▸ Extrait à lire:
____

Wednesday, February 06, 2008

Pas de magistrats dans les commissions du titre de séjour

La loi Hortefeux a supprimé les magistrats administratifs des commissions du titre de séjour. La raison, compréhensible, est d'éviter que le même magistrat exerce, dans une même affaire, des fonctions consultatives puis juridictionnelles: mais le même problème n'est-il pas évité pour de nombreuses autres commissions qui comprennent des magistrats ?

D'ailleurs, on aurait pu, dans ces commissions, remplacer les conseillers de TACAA par des magistrats ou quasi-magistrats pour lesquels on ne craignait pas de confusion des fonctions: magistrats judiciaires en activité ou honoraires, anciens conseillers de TACAA, magistrats financiers...

Le Syndicat de la juridiction administrative proteste. Je n'ai aucun avis sur l'intérêt de l'absence ou de la présence de magistrats dans ces commissions, mais la justification me semble, sinon fausse, du moins douteuse. Des magistrats de TACAA, ou des membres du Conseil d'Etat, ont-ils été entendus par les parlementaires, à qui ils auraient pu faire part des problèmes causés par un manque d'effectif dans les juridictions ou, au contraire, du bon fonctionnement des commissions actuelles ?


Séance du 4 octobre 2007 http://www.senat.fr/seances/s200710/s20071004/s20071004_mono.html :

« L'amendement n° 202, présenté par MM. Courtois, J. Gautier et Demuynck, est ainsi libellé :

Après l'article 5 quinquies, insérer un article additionnel ainsi rédigé :

L'article L. 312-1 du code de l'entrée et du séjour des étrangers et du droit d'asile est ainsi rédigé :

« Art. L. 312-1. - Dans chaque département, est instituée une commission du titre de séjour composée :

« a) D'un maire ou de son suppléant désignés par le président de l'association des maires du département ou, lorsqu'il y a plusieurs associations de maires dans le département, par le préfet en concertation avec celles-ci et, à Paris, du maire, d'un maire d'arrondissement ou d'un conseiller d'arrondissement ou de leur suppléant désigné par le Conseil de Paris ;

« b) De deux personnalités qualifiées désignées par le préfet ou, à Paris, le préfet de police ;

« Le président de la commission du titre de séjour est désigné, parmi ses membres, par le préfet ou, à Paris, le préfet de police.

« Dans les départements de plus de 500 000 habitants, une commission peut être instituée dans un ou plusieurs arrondissements. »

La parole est à M. Christian Demuynck.

M. Christian Demuynck. Dans son actuelle rédaction, l'article L. 312-1 du code de l'entrée et du séjour des étrangers et du droit d'asile prévoit que, pour chaque département, la commission du titre de séjour est présidée par le président du tribunal administratif ou par un conseiller délégué.

Cette commission est amenée à donner son avis sur le refus de séjour ou le refus de renouvellement d'étrangers ; cet avis n'étant que consultatif, le préfet pourra être amené dans certains cas à prendre des décisions de refus de séjour. Ces dernières décisions sont susceptibles de faire l'objet de recours devant le tribunal administratif de la part de l'étranger, qui, le cas échéant, peuvent être confiés au magistrat ayant présidé la commission du titre de séjour ayant émis un avis.

____

▸ Données présentées:
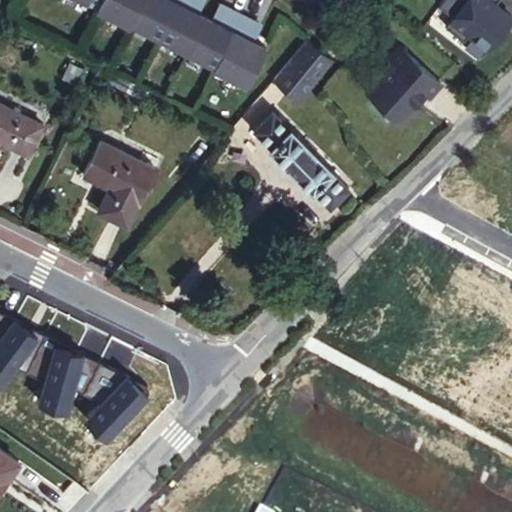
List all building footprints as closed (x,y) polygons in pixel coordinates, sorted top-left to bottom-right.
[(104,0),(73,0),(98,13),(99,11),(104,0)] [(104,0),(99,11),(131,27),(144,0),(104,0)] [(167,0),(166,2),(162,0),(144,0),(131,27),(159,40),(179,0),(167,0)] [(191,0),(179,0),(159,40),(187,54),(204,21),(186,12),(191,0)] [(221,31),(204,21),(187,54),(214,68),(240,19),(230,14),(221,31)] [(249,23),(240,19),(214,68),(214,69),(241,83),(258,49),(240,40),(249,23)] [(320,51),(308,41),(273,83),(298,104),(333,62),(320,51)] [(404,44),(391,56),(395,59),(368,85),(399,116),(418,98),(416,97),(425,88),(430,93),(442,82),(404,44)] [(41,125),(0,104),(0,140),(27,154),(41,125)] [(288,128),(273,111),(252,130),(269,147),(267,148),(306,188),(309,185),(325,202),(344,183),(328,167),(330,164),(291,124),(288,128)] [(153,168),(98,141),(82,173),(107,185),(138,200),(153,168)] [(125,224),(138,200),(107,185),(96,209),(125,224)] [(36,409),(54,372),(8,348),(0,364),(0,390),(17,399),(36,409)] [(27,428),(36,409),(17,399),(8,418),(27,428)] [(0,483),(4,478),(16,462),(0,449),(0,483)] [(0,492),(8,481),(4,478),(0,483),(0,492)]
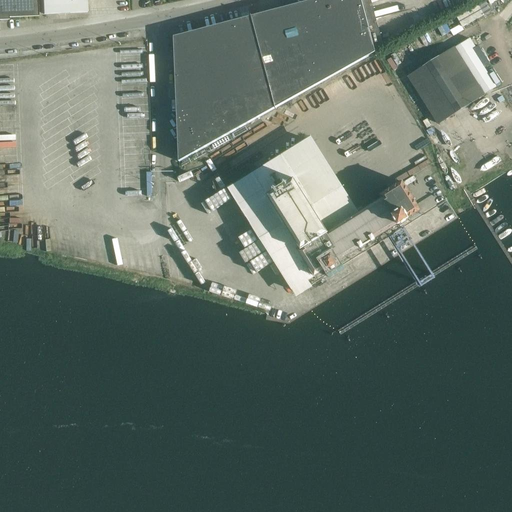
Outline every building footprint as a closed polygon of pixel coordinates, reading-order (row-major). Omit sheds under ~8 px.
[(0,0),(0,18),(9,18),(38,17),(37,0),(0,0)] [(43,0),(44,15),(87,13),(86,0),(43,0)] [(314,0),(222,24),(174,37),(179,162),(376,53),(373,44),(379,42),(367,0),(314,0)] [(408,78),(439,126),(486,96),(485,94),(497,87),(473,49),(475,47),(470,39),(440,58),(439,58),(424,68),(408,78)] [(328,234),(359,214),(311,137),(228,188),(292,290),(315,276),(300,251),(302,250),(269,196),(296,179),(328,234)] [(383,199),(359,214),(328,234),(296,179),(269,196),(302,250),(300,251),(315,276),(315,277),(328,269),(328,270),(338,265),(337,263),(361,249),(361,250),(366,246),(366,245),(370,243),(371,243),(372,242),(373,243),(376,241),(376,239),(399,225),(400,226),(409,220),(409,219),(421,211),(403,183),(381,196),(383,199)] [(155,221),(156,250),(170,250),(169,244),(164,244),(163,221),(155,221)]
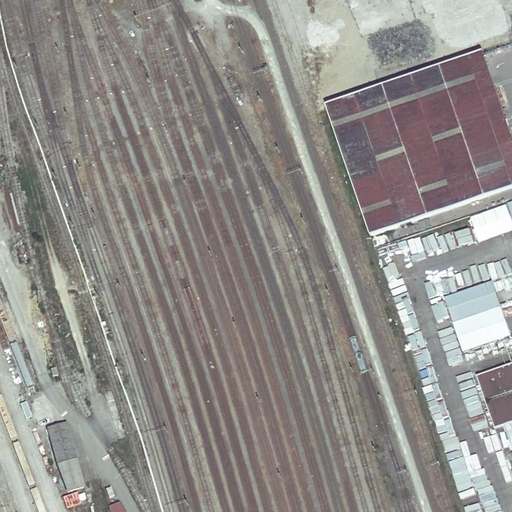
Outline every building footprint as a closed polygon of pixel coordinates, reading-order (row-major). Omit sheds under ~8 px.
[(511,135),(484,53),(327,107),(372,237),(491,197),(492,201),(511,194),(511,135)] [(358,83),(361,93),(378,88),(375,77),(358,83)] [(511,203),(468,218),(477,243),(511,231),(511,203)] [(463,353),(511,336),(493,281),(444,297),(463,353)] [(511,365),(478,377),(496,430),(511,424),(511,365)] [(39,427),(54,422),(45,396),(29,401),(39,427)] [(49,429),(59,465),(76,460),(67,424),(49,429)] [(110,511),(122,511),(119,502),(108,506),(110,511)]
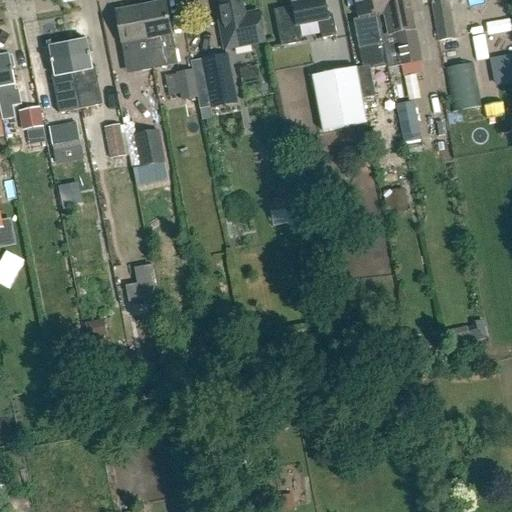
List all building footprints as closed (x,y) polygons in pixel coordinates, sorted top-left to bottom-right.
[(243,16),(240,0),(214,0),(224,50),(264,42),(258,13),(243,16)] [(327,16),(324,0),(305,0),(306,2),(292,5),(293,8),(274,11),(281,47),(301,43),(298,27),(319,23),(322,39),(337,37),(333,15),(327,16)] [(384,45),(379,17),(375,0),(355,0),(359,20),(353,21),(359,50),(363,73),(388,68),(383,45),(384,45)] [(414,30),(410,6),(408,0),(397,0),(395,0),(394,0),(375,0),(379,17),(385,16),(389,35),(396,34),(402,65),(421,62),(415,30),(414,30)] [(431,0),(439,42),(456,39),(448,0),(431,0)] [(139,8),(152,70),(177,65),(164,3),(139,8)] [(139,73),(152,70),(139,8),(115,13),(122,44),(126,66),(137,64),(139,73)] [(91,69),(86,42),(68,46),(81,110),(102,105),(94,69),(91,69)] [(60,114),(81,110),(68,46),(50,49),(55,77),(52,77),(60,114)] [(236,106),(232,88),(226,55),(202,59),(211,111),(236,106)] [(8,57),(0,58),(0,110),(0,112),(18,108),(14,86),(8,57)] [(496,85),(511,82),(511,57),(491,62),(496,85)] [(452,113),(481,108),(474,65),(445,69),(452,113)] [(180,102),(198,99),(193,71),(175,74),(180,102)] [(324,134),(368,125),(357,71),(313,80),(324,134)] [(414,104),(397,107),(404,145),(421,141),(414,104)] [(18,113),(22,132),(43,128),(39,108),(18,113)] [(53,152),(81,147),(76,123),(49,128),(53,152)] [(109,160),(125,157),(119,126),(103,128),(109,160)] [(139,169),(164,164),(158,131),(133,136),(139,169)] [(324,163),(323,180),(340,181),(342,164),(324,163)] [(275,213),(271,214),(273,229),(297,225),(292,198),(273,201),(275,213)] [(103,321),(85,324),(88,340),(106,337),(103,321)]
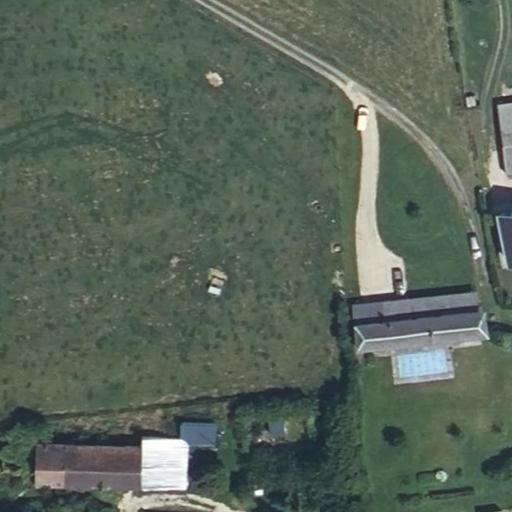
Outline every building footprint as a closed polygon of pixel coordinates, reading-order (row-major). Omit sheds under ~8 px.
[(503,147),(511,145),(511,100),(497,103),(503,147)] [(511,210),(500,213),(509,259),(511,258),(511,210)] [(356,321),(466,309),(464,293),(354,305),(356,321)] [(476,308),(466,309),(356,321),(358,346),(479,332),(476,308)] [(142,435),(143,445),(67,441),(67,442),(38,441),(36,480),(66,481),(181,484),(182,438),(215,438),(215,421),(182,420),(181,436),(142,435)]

____

▸ Parties de l'exercice:
1. D'après l'extrait sur les commissions du titre de séjour, quelle loi a retiré les magistrats administratifs de ces commissions ?
2. Reformulez plus brièvement le paragraphe de l'extrait sur les commissions du titre de séjour qui commence par « La loi Hortefeux a supprimé », en conservant ses faits principaux.
Les données n'ont aucun lien avec l'extrait sur les commissions du titre de séjour.

▸ Corrigés de l'exercice:
1. La loi Hortefeux.

2. La loi Hortefeux a retiré les magistrats administratifs des commissions du titre de séjour. Elle veut ainsi éviter qu'un même magistrat exerce, dans une même affaire, des fonctions consultatives puis juridictionnelles. Le texte demande pourtant si ce problème n'est pas évité dans bien d'autres commissions comprenant des magistrats.